WHAT YOU ARE ASKED TO DO >>
Reproduce all the records word for word. Omit images.

[Stored items from a collection]
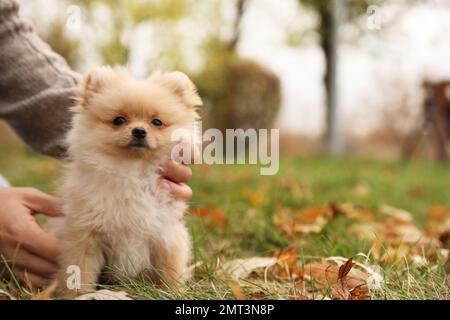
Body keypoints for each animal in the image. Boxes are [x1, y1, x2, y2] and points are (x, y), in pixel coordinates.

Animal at [54, 66, 200, 296]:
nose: (139, 130)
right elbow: (80, 272)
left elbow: (169, 273)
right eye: (119, 120)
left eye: (156, 122)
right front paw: (77, 296)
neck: (132, 171)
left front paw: (172, 293)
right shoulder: (85, 234)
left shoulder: (166, 234)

TASK ANSWER >>
Body keypoints for each animal in the image. Boxes are [x1, y1, x2, y2] and points are (x, y), in pixel coordinates.

Animal at [54, 66, 200, 296]:
nose: (139, 130)
right elbow: (80, 272)
left elbow: (169, 273)
right eye: (119, 120)
left eye: (156, 122)
right front paw: (77, 296)
neck: (132, 171)
left front paw: (172, 293)
right shoulder: (85, 234)
left shoulder: (166, 234)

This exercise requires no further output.